Well, as I have said, much will have more. The working man has got his whole programme filled up. There is one vote for one man, and about that fact almost the whole land is jubilant—though the practical good of it may as yet be a problem. The aspiration expressed in the old quatrain is fulfilled.
“Eight hours work,
Eight hours play,
Eight hours sleep,
And eight 'bob' a day.”
The Eight Hours movement has been crowned with success, and there is a magnificent annual procession to commemorate it. It is announced that a movement is to be set on foot for the further reduction of the hours of labour. Six hours a day has to be the limit of the future. The comic journals, or to speak by the card, the journals which study to be comic, prophesy four hours, two hours, and then no hours at all; but these celestial visions are out of the working man's eyeshot.
Here and there an individual may be found who, being entrusted with an irresponsible power, would not desire to use it tyrannically. But since corporations are never so moral, so high-thinking so forbearing as individuals, corporate bodies tend always and everywhere to the misuse of their powers, and demand constantly to be held in check by some influence outside their own. The working man of the Antipodes is told so often that all the power (as well as all the freedom and the honour) lies in his hands, that he is disposed to do strange things.
But a mere glance at the history of two phases of the great strikes which have lately shaken Australian society may be of service.

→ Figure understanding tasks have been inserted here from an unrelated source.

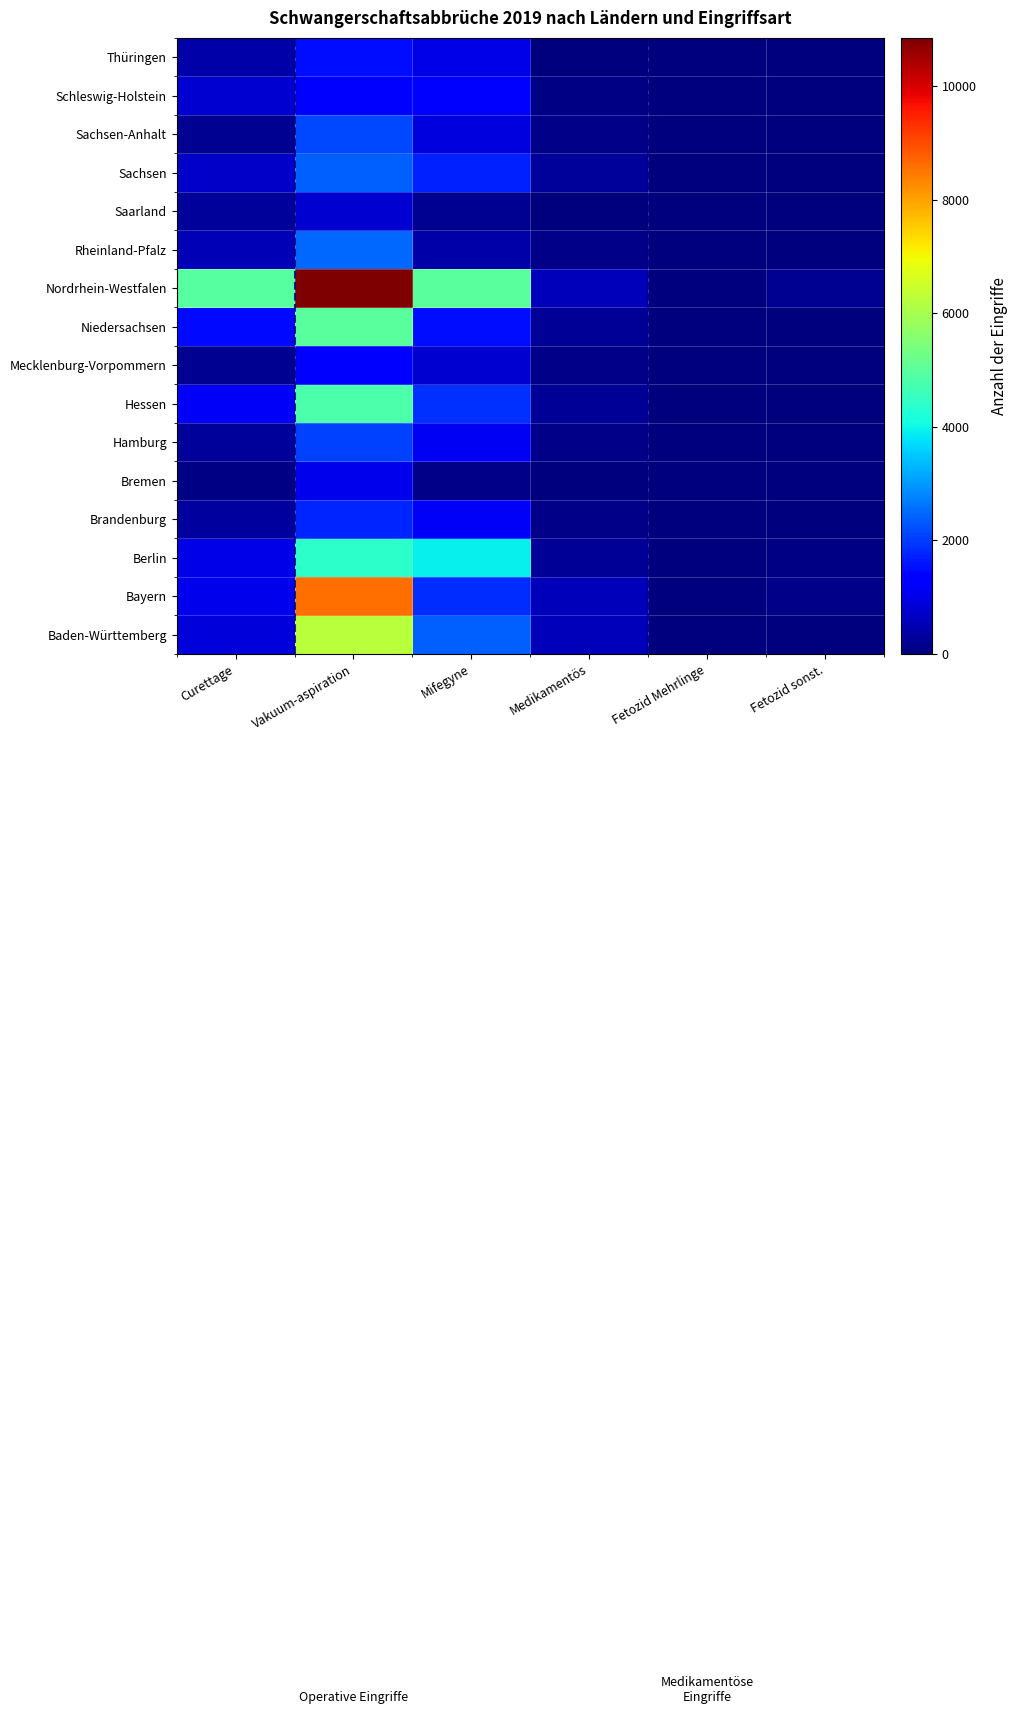

Reading left to right, extract all data points from this chart.

Baden-Württemberg: Curettage=870	Vakuum-aspiration=6247	Mifegyne=2396	Medikamentös=582	Fetozid Mehrlinge=11	Fetozid sonst.=39
Bayern: Curettage=1030	Vakuum-aspiration=8600	Mifegyne=1847	Medikamentös=554	Fetozid Mehrlinge=6	Fetozid sonst.=94
Berlin: Curettage=1002	Vakuum-aspiration=4379	Mifegyne=3935	Medikamentös=250	Fetozid Mehrlinge=7	Fetozid sonst.=72
Brandenburg: Curettage=324	Vakuum-aspiration=1763	Mifegyne=1155	Medikamentös=85	Fetozid Mehrlinge=3	Fetozid sonst.=22
Bremen: Curettage=62	Vakuum-aspiration=1022	Mifegyne=95	Medikamentös=31	Fetozid Mehrlinge=1	Fetozid sonst.=7
Hamburg: Curettage=294	Vakuum-aspiration=2053	Mifegyne=1110	Medikamentös=108	Fetozid Mehrlinge=1	Fetozid sonst.=7
Hessen: Curettage=1157	Vakuum-aspiration=4827	Mifegyne=1875	Medikamentös=227	Fetozid Mehrlinge=1	Fetozid sonst.=35
Mecklenburg-Vorpommern: Curettage=202	Vakuum-aspiration=1189	Mifegyne=800	Medikamentös=101	Fetozid Mehrlinge=7	Fetozid sonst.=9
Niedersachsen: Curettage=1449	Vakuum-aspiration=4996	Mifegyne=1509	Medikamentös=237	Fetozid Mehrlinge=8	Fetozid sonst.=21
Nordrhein-Westfalen: Curettage=4920	Vakuum-aspiration=10852	Mifegyne=5002	Medikamentös=569	Fetozid Mehrlinge=11	Fetozid sonst.=198
Rheinland-Pfalz: Curettage=546	Vakuum-aspiration=2492	Mifegyne=414	Medikamentös=119	Fetozid Mehrlinge=3	Fetozid sonst.=18
Saarland: Curettage=266	Vakuum-aspiration=775	Mifegyne=174	Medikamentös=25	Fetozid Mehrlinge=0	Fetozid sonst.=2
Sachsen: Curettage=720	Vakuum-aspiration=2411	Mifegyne=1702	Medikamentös=281	Fetozid Mehrlinge=3	Fetozid sonst.=42
Sachsen-Anhalt: Curettage=193	Vakuum-aspiration=2144	Mifegyne=897	Medikamentös=96	Fetozid Mehrlinge=0	Fetozid sonst.=16
Schleswig-Holstein: Curettage=787	Vakuum-aspiration=1216	Mifegyne=1202	Medikamentös=50	Fetozid Mehrlinge=0	Fetozid sonst.=6
Thüringen: Curettage=391	Vakuum-aspiration=1507	Mifegyne=992	Medikamentös=37	Fetozid Mehrlinge=0	Fetozid sonst.=7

In New Zealand, where, under conditions similar to those of Victoria, New South Wales and Queensland, the labourer has grown to think himself more worthy of his hire than anybody else could possibly be, the fight between unionists and non-unionists, with capital as an interested spectator, began on a curiously trivial question. A firm of printers and stationers in Christchurch were ordered to reinstate or discharge an employee. The firm declined to obey the mandate of the union, and an order went forth from the representatives of the latter body to the effect that no one belonging to any of its branches should handle the goods of the obdurate company. This was all very well in its way, until the order touched the railway hands, who are in the employ of the government. The union appealed to the railway commissioners to remain “neutral” and not to carry the goods of the offending firm. The commissioners responded that they were the servants of the public; that it was not part of their business to recognise the quarrel, but that it was their business to carry for any and every citizen who did not infringe their rules. The representatives of the union renewed their appeal for “neutrality.” Why should these domineering commissioners take the side of capital and fight in its interests? The commissioners again wrote that they were the public carriers, that they had no right to refuse to work for any law-abiding citizen, that they had no place or part in the quarrel, and intended simply and merely to do the duty for which they were appointed. The din which arose on this final declaration was at once melancholy and comic.

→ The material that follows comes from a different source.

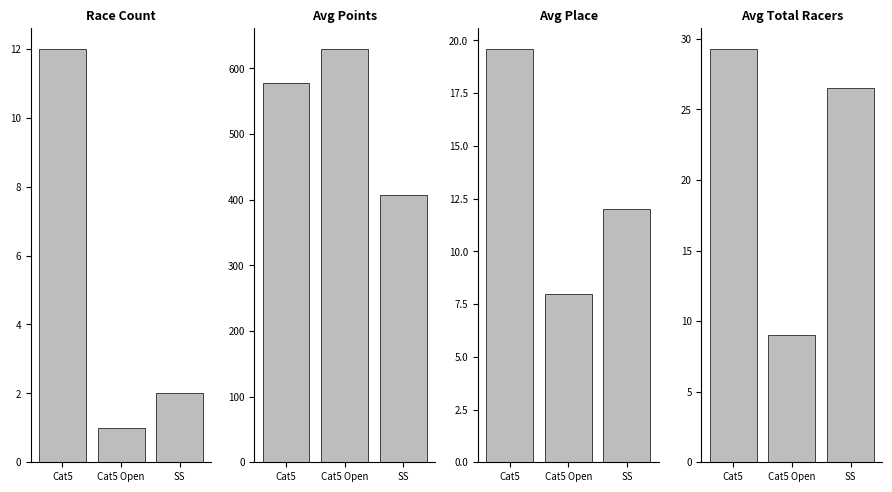

The value of Avg Total Racers at Cat5 is 38.7. True or false?

False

Here was the government lending all its power to crush the working man. Here was the old class tyranny which had created class hatreds in the old country! This was what we were coming to after having emancipated ourselves from the trammels of a dead or effete superstition! Here was a government so crassly wicked and purposely blind as to profess neutrality and yet refuse to fight our battles! What had we—the working men of New Zealand—asked for? We asked that the government should hold our enemy while we punched him; and while they traitorously proclaimed their neutrality, they refused this simple request for fair play. Therefore are we, the working men of New Zealand, naturally incensed, and at the next election we will shake these worthless people out of office, and we will elect men like Fish, who know what neutrality really means!